Sixth Annual ACM Symposium on Parallel Algorithms and
Architectures, June 27-29, 1994, Cape May, New Jersey, pp. 104-113.
List Ranking and List Scan on the Cray C-90
Margaret Reid-Miller
List ranking and list scan are two primitive operations used in many
parallel algorithms that use list, trees, and graph data structures.
But vectorizing and parallelizing list ranking is a challenge because
it is highly communication intensive and dynamic. In addition, the
serial algorithm is very simple and has very small constants. In
order to compete, a parallel algorithm must also be simple and have
small constants. A parallel algorithm due to Wyllie is such an
algorithm, but it is not work efficient--its performance degrades for
longer and longer linked lists. In contrast, work efficient PRAM
algorithms developed to date have very large constants. We introduce
a new fully vectorized and parallelized algorithm that both is work
efficient and has small constants. It does not achieve O(log n)

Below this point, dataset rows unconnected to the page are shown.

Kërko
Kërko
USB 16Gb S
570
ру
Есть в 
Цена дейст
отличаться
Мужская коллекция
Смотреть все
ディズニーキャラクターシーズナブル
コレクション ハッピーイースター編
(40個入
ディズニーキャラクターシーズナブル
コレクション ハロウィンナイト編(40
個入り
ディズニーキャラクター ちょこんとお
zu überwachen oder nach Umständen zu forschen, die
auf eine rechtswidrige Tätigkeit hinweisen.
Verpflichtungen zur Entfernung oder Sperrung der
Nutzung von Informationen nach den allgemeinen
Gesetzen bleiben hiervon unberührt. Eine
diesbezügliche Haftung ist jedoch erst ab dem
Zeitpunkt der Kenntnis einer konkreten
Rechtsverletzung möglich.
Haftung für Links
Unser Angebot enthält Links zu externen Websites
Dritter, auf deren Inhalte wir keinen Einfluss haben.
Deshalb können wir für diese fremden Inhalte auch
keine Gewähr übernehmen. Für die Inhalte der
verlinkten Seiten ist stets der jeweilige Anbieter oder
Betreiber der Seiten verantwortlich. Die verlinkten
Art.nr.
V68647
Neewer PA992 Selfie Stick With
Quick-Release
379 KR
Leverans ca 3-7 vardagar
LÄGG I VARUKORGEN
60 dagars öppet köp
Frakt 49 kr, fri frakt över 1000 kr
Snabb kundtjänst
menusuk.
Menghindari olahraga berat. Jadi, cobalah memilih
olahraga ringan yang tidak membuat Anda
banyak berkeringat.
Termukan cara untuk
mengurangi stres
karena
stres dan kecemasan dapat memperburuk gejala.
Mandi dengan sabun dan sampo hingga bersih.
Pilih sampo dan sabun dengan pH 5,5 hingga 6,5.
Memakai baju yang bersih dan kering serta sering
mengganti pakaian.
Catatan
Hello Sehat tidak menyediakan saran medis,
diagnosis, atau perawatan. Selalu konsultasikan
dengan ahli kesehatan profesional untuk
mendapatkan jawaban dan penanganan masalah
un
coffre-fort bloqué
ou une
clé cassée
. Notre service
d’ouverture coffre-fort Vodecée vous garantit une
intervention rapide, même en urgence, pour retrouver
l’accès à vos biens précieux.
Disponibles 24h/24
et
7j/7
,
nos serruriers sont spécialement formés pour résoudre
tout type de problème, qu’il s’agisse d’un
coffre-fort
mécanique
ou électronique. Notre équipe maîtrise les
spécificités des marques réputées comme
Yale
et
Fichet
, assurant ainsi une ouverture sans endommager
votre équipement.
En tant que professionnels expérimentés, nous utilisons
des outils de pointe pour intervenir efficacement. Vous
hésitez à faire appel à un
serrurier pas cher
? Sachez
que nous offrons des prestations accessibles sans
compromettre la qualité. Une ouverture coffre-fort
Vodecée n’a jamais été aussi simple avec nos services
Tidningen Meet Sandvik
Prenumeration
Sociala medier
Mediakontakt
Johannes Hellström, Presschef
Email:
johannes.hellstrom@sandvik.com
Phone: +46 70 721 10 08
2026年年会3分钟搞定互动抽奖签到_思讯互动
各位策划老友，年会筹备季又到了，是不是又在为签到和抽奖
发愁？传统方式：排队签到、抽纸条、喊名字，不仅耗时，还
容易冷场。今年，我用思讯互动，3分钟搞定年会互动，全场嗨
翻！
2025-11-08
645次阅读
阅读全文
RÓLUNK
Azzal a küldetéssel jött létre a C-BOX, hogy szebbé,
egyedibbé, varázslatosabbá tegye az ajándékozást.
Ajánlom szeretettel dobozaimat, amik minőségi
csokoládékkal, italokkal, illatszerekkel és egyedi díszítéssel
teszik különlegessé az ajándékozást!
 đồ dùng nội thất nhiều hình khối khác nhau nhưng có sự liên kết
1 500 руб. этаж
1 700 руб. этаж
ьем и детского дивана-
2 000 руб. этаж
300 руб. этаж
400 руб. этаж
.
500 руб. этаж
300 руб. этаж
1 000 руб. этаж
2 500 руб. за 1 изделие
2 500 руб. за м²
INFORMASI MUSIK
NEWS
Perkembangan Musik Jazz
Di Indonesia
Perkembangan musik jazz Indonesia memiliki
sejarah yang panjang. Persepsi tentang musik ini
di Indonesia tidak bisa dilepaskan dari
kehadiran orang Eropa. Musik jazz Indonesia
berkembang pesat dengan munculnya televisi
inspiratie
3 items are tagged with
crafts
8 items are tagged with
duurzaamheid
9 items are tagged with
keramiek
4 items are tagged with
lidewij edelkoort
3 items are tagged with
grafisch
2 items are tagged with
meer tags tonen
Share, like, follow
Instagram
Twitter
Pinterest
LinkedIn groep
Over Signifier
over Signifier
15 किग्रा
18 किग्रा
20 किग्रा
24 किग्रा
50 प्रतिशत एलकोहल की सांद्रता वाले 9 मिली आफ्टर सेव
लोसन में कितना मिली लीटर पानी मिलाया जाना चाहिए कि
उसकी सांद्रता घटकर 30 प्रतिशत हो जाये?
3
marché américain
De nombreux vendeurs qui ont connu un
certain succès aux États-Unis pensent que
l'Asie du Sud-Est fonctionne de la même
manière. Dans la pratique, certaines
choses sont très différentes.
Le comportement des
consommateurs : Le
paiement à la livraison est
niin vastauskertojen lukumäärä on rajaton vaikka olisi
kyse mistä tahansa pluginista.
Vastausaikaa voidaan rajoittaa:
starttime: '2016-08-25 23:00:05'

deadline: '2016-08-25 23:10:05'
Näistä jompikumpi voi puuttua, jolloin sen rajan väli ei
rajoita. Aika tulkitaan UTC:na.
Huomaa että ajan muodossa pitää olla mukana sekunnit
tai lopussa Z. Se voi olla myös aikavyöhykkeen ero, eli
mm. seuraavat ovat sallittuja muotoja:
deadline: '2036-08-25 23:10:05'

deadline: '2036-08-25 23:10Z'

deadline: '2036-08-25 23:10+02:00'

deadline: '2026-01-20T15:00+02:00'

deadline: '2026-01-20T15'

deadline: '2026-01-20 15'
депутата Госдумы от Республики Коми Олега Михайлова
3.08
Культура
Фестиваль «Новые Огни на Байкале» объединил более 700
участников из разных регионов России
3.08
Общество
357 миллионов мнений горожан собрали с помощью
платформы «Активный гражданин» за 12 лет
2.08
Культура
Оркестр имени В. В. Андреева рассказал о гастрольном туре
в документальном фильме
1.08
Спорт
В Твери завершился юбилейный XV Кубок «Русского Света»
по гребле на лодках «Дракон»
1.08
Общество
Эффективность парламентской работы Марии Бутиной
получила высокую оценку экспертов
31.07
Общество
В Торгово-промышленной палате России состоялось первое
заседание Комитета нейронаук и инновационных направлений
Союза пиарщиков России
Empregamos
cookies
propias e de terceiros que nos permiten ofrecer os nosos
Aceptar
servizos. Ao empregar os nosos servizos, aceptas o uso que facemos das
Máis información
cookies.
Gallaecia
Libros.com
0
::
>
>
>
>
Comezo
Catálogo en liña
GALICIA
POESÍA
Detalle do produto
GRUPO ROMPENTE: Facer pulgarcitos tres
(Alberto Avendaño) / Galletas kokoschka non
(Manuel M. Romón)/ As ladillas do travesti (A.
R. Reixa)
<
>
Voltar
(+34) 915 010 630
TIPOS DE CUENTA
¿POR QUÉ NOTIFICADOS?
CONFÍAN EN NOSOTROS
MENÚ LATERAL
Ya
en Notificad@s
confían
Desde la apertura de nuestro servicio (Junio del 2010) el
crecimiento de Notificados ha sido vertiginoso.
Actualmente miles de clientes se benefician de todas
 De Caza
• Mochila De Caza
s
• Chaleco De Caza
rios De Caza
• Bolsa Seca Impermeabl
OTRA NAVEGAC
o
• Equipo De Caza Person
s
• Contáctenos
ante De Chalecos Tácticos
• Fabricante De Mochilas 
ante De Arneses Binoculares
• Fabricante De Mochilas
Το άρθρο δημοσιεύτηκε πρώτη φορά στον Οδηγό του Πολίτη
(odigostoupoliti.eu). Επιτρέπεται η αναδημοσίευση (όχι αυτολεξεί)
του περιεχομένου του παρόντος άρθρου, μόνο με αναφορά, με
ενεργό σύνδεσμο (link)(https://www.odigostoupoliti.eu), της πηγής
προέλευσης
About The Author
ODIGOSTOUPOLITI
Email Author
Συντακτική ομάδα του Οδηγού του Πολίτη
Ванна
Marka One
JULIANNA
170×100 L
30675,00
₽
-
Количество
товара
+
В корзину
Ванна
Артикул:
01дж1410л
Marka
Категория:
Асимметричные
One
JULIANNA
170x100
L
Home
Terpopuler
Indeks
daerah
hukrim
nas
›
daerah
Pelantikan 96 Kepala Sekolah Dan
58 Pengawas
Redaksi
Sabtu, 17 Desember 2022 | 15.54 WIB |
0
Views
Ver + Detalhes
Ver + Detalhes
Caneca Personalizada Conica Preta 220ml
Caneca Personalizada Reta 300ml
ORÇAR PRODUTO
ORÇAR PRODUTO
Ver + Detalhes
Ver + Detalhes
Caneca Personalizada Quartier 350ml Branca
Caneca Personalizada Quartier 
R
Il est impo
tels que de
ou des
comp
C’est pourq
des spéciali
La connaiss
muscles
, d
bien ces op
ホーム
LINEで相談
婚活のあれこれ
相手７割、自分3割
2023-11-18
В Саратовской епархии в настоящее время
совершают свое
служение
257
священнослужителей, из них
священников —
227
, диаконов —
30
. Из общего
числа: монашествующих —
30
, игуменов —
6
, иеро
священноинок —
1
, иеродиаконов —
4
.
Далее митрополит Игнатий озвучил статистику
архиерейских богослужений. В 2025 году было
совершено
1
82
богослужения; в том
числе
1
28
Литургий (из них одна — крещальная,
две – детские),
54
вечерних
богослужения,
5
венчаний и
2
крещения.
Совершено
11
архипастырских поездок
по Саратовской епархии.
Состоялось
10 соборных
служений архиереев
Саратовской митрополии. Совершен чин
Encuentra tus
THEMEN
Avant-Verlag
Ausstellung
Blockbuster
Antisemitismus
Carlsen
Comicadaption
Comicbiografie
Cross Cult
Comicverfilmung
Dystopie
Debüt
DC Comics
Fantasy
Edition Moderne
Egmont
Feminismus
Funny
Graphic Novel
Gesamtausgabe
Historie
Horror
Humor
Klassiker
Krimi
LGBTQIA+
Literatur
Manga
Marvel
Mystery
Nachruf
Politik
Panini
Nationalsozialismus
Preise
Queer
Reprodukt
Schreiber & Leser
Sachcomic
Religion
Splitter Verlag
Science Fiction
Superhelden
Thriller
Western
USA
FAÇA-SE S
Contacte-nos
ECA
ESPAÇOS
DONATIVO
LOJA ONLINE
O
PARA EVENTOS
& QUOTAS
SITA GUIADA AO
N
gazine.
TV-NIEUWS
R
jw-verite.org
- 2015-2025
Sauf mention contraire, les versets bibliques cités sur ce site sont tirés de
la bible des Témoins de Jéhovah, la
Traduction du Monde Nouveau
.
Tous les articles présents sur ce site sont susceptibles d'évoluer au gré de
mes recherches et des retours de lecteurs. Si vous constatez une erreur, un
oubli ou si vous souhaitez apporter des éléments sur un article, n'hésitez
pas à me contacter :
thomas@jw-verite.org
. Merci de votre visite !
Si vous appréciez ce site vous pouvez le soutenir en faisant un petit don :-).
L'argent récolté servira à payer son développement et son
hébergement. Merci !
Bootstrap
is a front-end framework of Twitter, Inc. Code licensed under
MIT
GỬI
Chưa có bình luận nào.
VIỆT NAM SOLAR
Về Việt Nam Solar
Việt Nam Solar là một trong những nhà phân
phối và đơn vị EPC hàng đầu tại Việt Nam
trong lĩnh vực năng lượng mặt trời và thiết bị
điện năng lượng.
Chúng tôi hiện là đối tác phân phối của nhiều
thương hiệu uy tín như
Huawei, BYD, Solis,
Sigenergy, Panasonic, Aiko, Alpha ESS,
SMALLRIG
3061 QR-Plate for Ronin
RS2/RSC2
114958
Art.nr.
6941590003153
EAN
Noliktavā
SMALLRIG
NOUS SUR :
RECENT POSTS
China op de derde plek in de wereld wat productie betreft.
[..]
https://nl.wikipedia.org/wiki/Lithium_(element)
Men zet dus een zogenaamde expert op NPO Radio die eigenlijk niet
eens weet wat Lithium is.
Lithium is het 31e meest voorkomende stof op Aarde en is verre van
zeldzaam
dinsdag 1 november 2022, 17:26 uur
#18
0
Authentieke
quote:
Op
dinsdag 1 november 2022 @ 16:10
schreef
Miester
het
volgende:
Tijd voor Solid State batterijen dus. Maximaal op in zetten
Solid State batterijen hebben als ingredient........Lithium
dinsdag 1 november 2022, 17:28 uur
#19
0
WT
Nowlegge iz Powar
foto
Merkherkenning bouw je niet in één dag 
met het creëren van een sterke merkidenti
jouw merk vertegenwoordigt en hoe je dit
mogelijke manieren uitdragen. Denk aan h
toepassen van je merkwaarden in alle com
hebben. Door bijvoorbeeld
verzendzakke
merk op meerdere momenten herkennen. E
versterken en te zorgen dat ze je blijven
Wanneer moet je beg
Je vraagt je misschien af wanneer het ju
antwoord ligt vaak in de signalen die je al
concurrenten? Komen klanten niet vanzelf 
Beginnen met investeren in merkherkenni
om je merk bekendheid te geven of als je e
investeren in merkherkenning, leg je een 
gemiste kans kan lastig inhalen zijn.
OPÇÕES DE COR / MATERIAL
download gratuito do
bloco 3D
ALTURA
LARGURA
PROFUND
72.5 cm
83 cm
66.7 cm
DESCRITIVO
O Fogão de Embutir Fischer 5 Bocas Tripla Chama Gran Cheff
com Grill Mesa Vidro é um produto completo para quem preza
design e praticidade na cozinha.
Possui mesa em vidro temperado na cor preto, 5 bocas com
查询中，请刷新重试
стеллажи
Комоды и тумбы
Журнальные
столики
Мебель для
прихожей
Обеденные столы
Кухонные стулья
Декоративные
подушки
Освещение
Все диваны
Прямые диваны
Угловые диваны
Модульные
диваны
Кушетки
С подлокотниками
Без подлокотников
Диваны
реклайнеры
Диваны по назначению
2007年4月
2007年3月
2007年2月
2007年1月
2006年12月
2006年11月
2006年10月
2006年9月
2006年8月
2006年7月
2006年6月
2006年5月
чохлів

running time, but we contend that work efficiency and small constants
is more important, given that vector and multiprocessor machines are
used for problems that are much larger than the number of processors
and, therefore, the O(log n) time is never achieved in practice. In
particular, to the best of our knowledge, our implementation of list
ranking and list scan on the Cray C-90 is the fastest implementation
to date. In addition, it is the first implementation of which we are
aware that outperforms fast workstations. The success of our
algorithm is due to its relatively large grain size and simplicity of
the inner loops, and the success of the implementation is due to
pipelining reads and writes through vectorization to hide latency,
minimizing load balancing by deriving equations for predicting and
optimizing performance, and avoiding conditional tests except when
load balancing.